Hepsini toplayınca elimizde, kendi adıma “Violator” heyecanına sahip olmayan; daha aceleci, iyi anlamda daha panikli bir albüm duruyor. Valla harbiden de bu işi bilen bir (abimiz diyecektim de benden 6 ay küçükmüş) arkadaşımız ve “Viperous” da VREDEHAMMER diskografisi açısından iyice bir albüm. Kapanış şarkısı gibi bence boş yapan şarkılar da var, başladığında sizi duvardan duvara vuran “Skinwalker” ve “Wounds” gibiler de. Sonuçta bence grupla henüz tanışmadıysan önce önceki albümden “Light the Fucking Sky”ı dinle, grubun tüm özel hareketlerini ve kombolarını gör, sonra dilersen o albümün geri kalanını, dilersen “Viperous”ı dinlersin.

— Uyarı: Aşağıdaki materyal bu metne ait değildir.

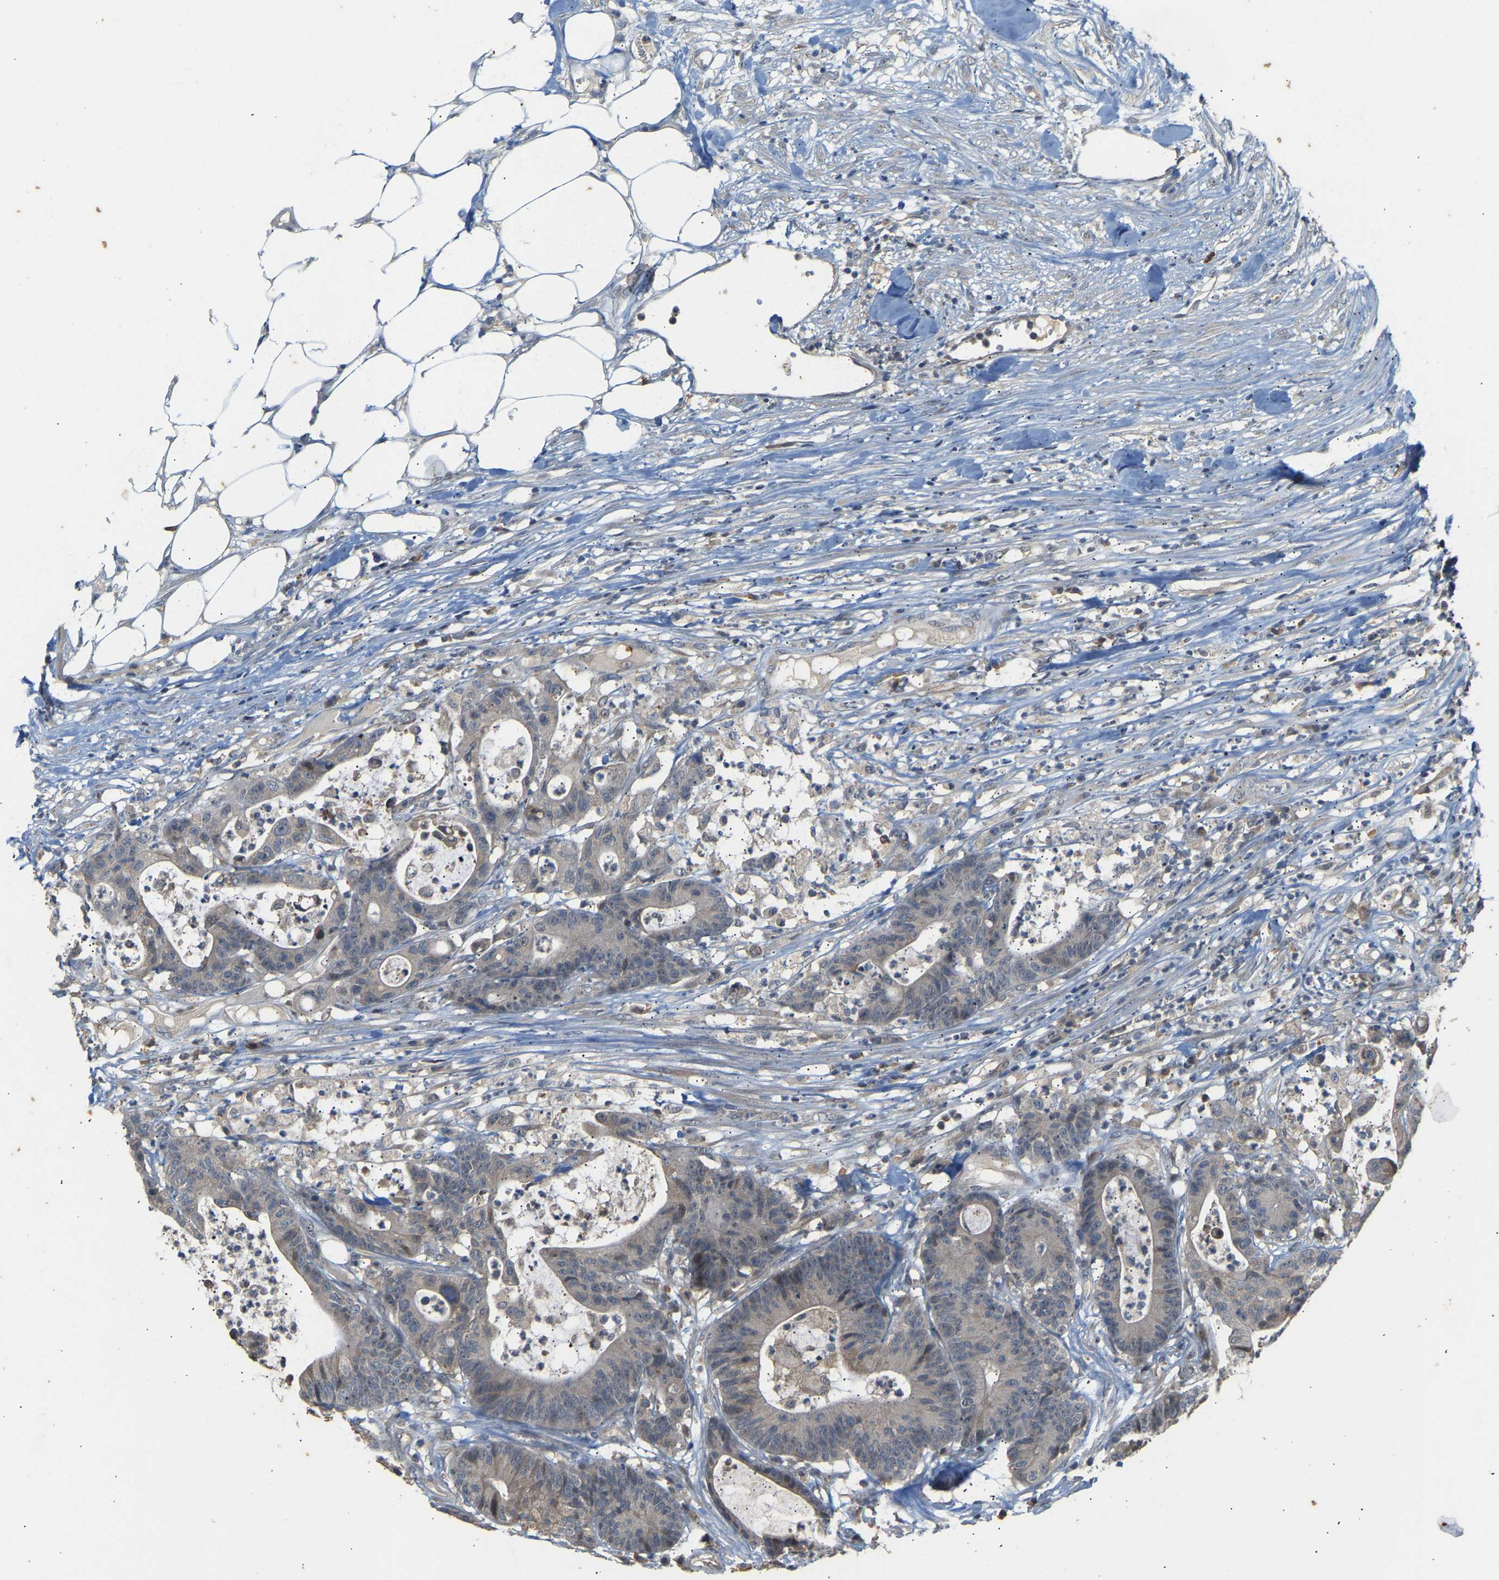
{"staining": {"intensity": "negative", "quantity": "none", "location": "none"}, "tissue": "colorectal cancer", "cell_type": "Tumor cells", "image_type": "cancer", "snomed": [{"axis": "morphology", "description": "Adenocarcinoma, NOS"}, {"axis": "topography", "description": "Colon"}], "caption": "Immunohistochemistry (IHC) of colorectal cancer (adenocarcinoma) shows no staining in tumor cells.", "gene": "PTPN4", "patient": {"sex": "female", "age": 84}}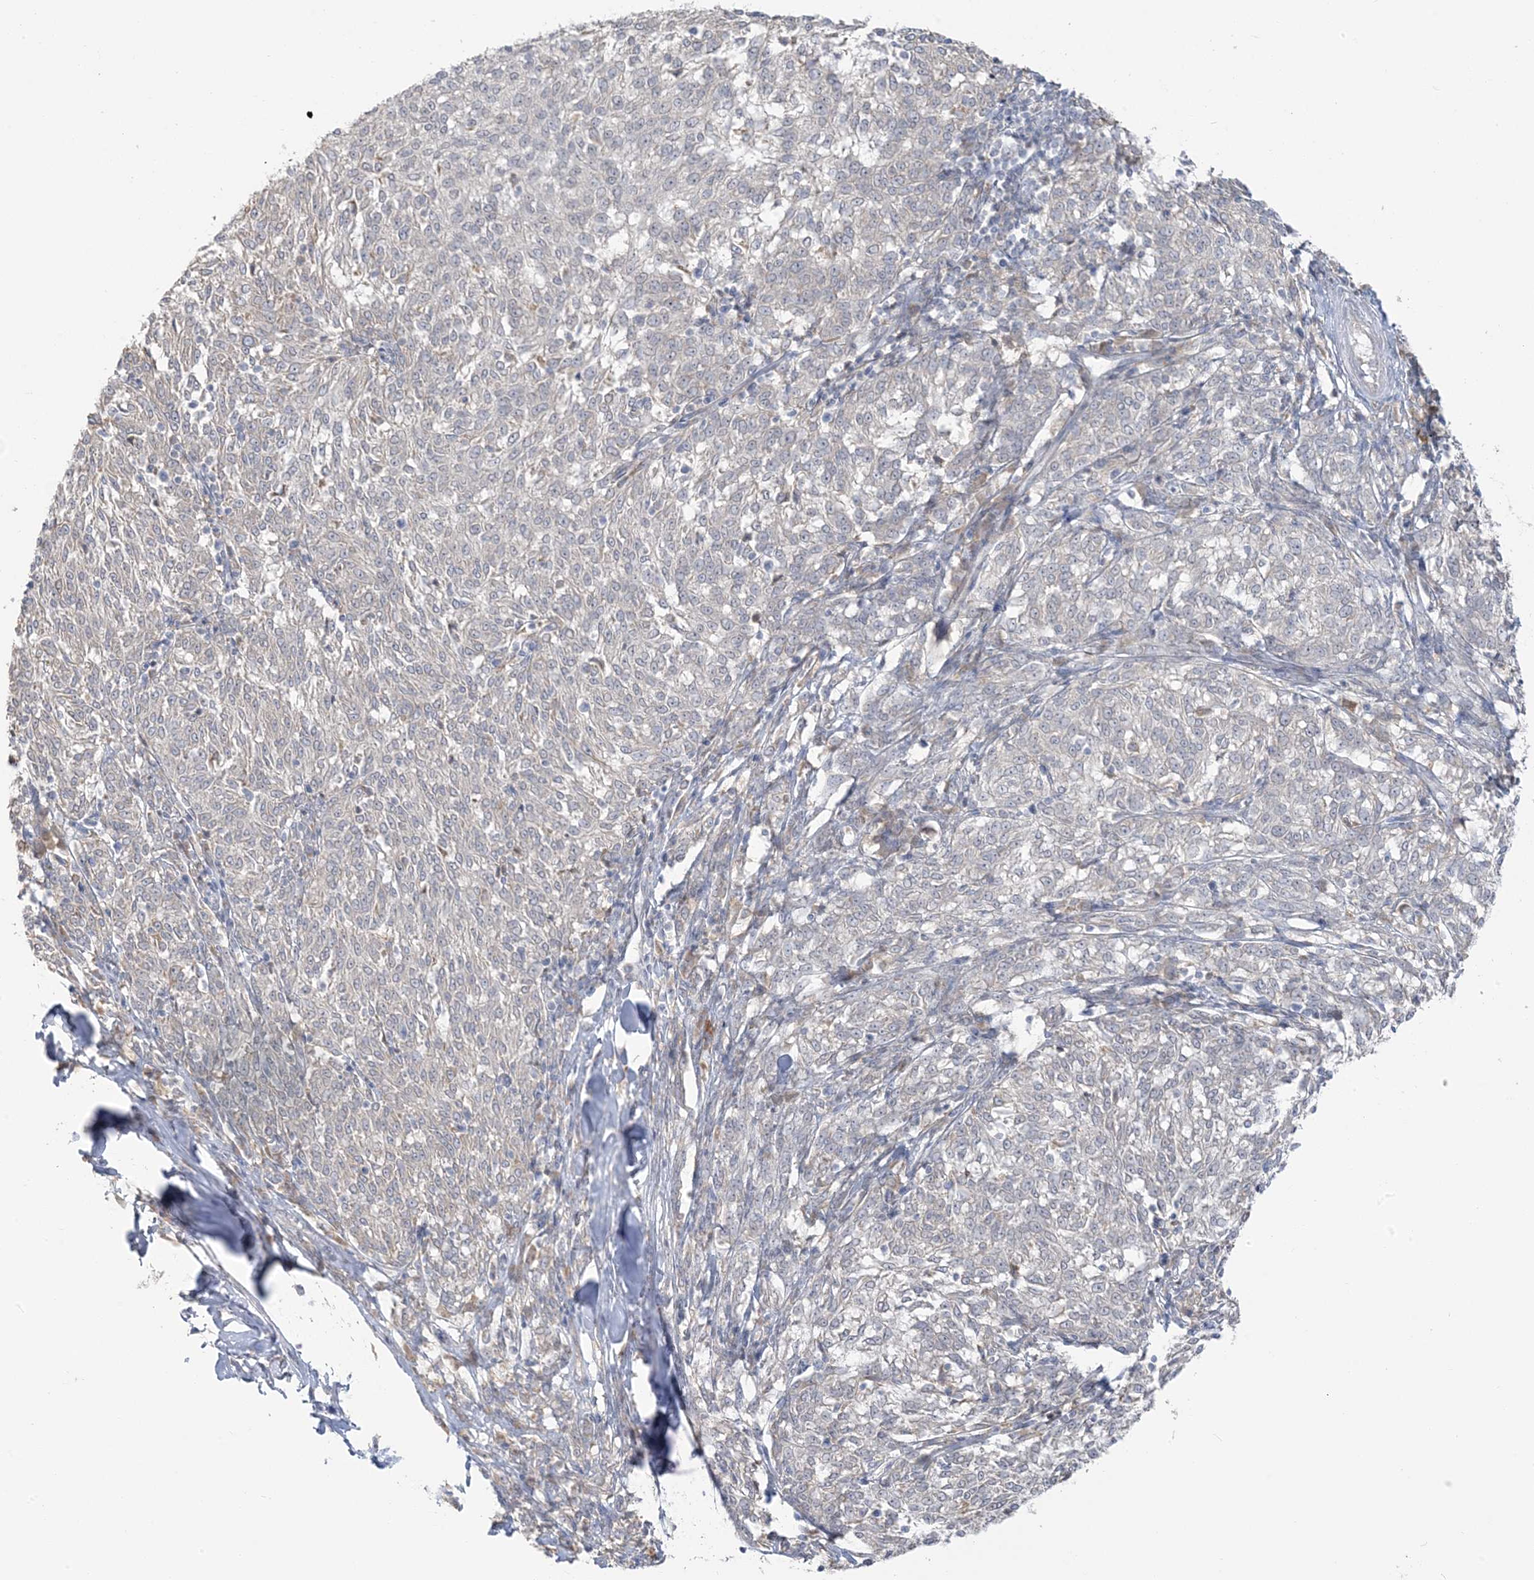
{"staining": {"intensity": "weak", "quantity": "25%-75%", "location": "cytoplasmic/membranous"}, "tissue": "melanoma", "cell_type": "Tumor cells", "image_type": "cancer", "snomed": [{"axis": "morphology", "description": "Malignant melanoma, NOS"}, {"axis": "topography", "description": "Skin"}], "caption": "Immunohistochemistry (IHC) micrograph of melanoma stained for a protein (brown), which shows low levels of weak cytoplasmic/membranous staining in about 25%-75% of tumor cells.", "gene": "EEFSEC", "patient": {"sex": "female", "age": 72}}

Sonuçta önemli olan tek bir şey var, o da ne yap et mutlaka #EvdeKal
Kadro Per Valla: Vokal, lead gitar, klavye, bas
Kristoffer Hansen: Gitar
Kai Speidel: Davul
Şarkılar 1. Winds of Dysphoria
2. Aggressor
3. Suffocate All Light
4. Viperous
5. Skinwalker
6. In Shadow
7. Wounds
8. Any Place but Home
9. From a Spark to a Withering Flame
Genel hatlarıyla güzel bir kritik olmuş ancak gruba bir Black/Death metal grubu diyebiliriz sanırım …
bir önceki albümde çok iyiydi buda öyle.
temiz ve anlaşılır agresifliğin hastasıyız.